MOSCOW (Reuters) - The head of one of Russia’s richest real estate empires, AFI Development (AFIDLq.L), can’t wait for the autumn: Then, he says, the global credit crisis will fell his competitors and he will snap them up.
Chief Executive Alexander Khaldei said a number of Russian development companies have just a few more months before they find themselves completely unable to refinance or pay off debt.
Khaldei’s company, on the other hand, has relatively little debt, is wielding a $1 billion war chest left over from its public offering, and will use it to buy up fallen rivals.
“Companies took on a lot of debt, thinking it would be infinite. And now they have to pay it off. Banks have raised rates or have called in loans. Some big companies are having problems,” Khaldei said.
Khaldei is not the only cash-rich domestic investor circling over a weakened industry. Metals tycoon Mikhail Prokhorov, flush with the proceeds from selling his stake in Norilsk Nickel (GMKN.MM) said last week he saw takeover opportunities in the crisis.
A flood of revenue from oil and raw materials exports and a relatively underdeveloped commercial lending industry have helped insulate Russia from the global credit crisis.
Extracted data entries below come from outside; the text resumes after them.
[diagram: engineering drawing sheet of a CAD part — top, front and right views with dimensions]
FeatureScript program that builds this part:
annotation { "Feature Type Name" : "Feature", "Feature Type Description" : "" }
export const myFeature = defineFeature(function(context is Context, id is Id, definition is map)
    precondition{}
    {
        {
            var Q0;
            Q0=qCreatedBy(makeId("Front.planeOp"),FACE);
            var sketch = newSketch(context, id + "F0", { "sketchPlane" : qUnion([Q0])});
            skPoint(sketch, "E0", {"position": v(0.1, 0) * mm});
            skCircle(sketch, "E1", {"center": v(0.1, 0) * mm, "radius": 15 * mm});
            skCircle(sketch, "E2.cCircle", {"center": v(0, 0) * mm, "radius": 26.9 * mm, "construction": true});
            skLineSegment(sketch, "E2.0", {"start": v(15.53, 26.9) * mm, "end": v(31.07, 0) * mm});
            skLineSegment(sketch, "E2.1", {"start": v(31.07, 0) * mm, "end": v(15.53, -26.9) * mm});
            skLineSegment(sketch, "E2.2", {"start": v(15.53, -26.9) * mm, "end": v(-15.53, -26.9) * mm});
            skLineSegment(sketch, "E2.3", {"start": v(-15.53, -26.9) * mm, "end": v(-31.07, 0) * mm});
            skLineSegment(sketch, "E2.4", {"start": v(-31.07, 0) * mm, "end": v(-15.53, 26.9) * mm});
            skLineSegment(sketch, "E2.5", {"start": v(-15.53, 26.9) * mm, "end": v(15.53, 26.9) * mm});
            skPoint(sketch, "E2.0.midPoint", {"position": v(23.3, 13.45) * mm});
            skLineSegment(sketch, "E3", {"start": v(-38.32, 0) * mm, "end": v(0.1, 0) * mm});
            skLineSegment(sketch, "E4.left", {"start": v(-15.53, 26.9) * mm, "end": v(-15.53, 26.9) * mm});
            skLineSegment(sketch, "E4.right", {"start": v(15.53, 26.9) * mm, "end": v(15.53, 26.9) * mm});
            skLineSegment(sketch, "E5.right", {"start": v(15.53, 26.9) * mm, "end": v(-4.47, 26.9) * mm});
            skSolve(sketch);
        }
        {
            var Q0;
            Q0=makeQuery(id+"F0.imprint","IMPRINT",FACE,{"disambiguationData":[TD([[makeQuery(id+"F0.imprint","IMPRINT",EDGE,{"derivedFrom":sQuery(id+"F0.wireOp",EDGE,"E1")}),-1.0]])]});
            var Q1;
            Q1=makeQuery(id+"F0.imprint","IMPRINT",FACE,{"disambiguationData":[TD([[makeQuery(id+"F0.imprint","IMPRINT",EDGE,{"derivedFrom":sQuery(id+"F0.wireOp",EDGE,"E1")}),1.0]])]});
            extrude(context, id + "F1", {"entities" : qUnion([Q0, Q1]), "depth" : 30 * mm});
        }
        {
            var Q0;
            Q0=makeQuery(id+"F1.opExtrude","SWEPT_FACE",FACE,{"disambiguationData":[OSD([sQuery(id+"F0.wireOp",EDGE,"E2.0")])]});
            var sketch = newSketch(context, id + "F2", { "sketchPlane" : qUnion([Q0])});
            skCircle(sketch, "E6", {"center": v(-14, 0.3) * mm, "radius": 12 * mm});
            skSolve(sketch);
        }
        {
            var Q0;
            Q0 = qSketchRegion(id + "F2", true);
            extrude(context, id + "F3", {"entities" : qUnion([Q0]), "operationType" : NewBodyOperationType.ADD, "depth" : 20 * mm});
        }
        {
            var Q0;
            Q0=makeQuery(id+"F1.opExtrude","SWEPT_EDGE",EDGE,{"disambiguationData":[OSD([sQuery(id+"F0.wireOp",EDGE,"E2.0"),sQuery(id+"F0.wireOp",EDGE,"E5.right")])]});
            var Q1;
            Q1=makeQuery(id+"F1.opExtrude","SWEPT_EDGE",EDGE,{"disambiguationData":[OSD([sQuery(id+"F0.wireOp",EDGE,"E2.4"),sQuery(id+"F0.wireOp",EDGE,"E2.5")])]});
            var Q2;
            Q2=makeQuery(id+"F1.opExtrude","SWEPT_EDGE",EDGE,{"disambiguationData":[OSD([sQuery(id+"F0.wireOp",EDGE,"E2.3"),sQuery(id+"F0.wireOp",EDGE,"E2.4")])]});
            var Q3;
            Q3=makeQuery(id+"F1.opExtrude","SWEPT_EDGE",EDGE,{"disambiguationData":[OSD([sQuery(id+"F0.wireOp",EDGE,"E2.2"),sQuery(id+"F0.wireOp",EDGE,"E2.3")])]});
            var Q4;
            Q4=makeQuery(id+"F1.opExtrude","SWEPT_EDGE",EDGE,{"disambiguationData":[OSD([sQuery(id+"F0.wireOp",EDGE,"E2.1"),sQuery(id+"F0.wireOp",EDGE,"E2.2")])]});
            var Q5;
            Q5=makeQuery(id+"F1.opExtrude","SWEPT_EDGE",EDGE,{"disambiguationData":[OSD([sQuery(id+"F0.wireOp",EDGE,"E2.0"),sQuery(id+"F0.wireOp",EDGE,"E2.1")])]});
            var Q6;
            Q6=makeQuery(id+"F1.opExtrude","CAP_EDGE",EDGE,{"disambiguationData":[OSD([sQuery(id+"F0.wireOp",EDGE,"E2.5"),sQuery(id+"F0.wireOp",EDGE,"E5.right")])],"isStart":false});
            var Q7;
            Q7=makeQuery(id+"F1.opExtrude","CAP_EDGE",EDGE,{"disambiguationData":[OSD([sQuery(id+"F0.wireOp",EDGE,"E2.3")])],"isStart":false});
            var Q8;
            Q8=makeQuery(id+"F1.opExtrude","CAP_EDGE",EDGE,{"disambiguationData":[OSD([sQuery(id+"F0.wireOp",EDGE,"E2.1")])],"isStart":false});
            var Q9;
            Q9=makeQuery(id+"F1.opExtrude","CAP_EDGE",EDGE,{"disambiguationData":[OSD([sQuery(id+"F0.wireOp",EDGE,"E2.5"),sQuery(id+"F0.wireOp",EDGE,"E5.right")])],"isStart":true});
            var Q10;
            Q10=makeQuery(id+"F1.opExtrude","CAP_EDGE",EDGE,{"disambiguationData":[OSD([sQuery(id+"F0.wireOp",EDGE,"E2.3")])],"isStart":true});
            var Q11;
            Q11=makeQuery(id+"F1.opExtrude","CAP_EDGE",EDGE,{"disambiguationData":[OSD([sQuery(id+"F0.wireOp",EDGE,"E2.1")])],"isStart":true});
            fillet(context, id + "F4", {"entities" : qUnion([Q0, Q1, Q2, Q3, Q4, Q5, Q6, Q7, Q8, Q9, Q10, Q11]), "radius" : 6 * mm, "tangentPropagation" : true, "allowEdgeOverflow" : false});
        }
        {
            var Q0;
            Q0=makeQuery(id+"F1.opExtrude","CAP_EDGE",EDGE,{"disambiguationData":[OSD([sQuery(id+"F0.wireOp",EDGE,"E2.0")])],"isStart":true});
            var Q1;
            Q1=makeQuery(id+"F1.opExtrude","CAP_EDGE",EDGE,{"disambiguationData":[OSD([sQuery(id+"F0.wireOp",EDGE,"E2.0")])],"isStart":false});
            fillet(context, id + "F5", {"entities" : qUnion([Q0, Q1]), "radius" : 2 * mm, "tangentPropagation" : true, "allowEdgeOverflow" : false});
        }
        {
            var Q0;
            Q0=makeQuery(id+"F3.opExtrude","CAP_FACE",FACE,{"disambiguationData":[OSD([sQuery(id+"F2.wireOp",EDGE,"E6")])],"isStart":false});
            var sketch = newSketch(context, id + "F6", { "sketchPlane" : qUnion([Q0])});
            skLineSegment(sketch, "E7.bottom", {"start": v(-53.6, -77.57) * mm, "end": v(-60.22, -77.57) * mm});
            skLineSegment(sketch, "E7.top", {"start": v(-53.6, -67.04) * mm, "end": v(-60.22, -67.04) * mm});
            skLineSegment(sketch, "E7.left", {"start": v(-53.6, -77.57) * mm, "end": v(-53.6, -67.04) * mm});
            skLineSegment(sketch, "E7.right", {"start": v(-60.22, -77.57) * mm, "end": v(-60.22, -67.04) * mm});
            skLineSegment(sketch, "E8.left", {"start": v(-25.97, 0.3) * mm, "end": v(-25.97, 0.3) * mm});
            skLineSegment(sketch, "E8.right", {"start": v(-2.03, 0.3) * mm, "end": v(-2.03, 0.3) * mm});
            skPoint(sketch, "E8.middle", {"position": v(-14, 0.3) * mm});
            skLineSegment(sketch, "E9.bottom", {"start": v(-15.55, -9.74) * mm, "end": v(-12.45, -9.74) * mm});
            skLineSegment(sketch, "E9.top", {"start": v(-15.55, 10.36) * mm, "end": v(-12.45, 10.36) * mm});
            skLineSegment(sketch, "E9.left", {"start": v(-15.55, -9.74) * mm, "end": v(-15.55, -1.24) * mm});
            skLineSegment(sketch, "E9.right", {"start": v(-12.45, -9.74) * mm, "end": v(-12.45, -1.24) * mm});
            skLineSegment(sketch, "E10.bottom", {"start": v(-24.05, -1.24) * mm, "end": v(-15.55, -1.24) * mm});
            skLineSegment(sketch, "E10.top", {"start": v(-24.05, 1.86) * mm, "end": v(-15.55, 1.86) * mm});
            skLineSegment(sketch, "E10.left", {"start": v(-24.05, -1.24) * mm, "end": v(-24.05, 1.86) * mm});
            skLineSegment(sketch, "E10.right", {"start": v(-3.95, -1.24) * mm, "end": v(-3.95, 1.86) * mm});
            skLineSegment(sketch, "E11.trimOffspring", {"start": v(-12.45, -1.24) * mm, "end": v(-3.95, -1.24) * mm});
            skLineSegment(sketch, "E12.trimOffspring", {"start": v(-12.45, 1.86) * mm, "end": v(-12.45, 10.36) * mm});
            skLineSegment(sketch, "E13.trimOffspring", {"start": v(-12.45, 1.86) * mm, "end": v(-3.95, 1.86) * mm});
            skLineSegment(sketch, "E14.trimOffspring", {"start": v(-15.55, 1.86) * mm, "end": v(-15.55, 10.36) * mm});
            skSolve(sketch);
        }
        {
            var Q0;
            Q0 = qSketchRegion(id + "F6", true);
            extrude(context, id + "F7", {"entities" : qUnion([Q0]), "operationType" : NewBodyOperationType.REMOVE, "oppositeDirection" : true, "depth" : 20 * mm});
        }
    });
Construction and development are among the few exposed sectors.
“I think it will be possible to make these purchases from autumn onward,” Khaldei said. “We are in talks with these companies. It won’t matter whether they have hit bottom or not.”
In addition to its only liability, a $280 million credit line from Sberbank (SBER.MM), AFI is obtaining a loan to build in Moscow City, a vertiginous array of steel and dazzling blue glass rising from a former industrial site between the Moscow river and a railway line.
The development is seen as a bulwark for the Kremlin’s plan to turn Moscow into a major European financial centre. AFI expects the project to return $150-$180 million per year.
Moscow has become the world’s second most expensive city after London based on the price of a square meter, and many analysts say the rise could continue, since turnover depends little on mortgages, the Achilles heel of the world market.
Unlike Prokhorov, who said he was eyeing an Asian resort, Khaldei said AFI would stick to Moscow and concentrate on high-end commercial property, betting prices would continue to rise on a persistent deficit despite booming construction.
“The development business is high-return, and everyone is going into it now, including hairdressers and photographers,” he said. “Now we are going to see natural selection. The little ones will go off somewhere and die.”
“You can’t say there is no crisis. But the crisis is global, not in Russia. Here it is based on rising rates and a certain decline in sales of sites which have been built less professionally.”
Demand for high-quality office space is so high, he said, his own company is renting an office in the centre of Moscow because it sells its sites as fast as it can build them.
“We’re like the barefoot cobbler. We build buildings thinking we’ll occupy them ourselves, but then we get offers and we sell them at a high price before we can even complete them.”
Khaldei said the Moscow market would cool a bit, but remain highly profitable.
“Until now we’ve had superprofits, not just profits — 100 percent, 200 percent, 300 percent,” said Khaldei, who sold a Moscow office complex in May at six times cost. “Everything will stabilize. We’ll just have good profits”.
“Prices will still rise,” he added. “We haven’t caught up with London, or with New York, or with Tokyo. We have all that ahead.”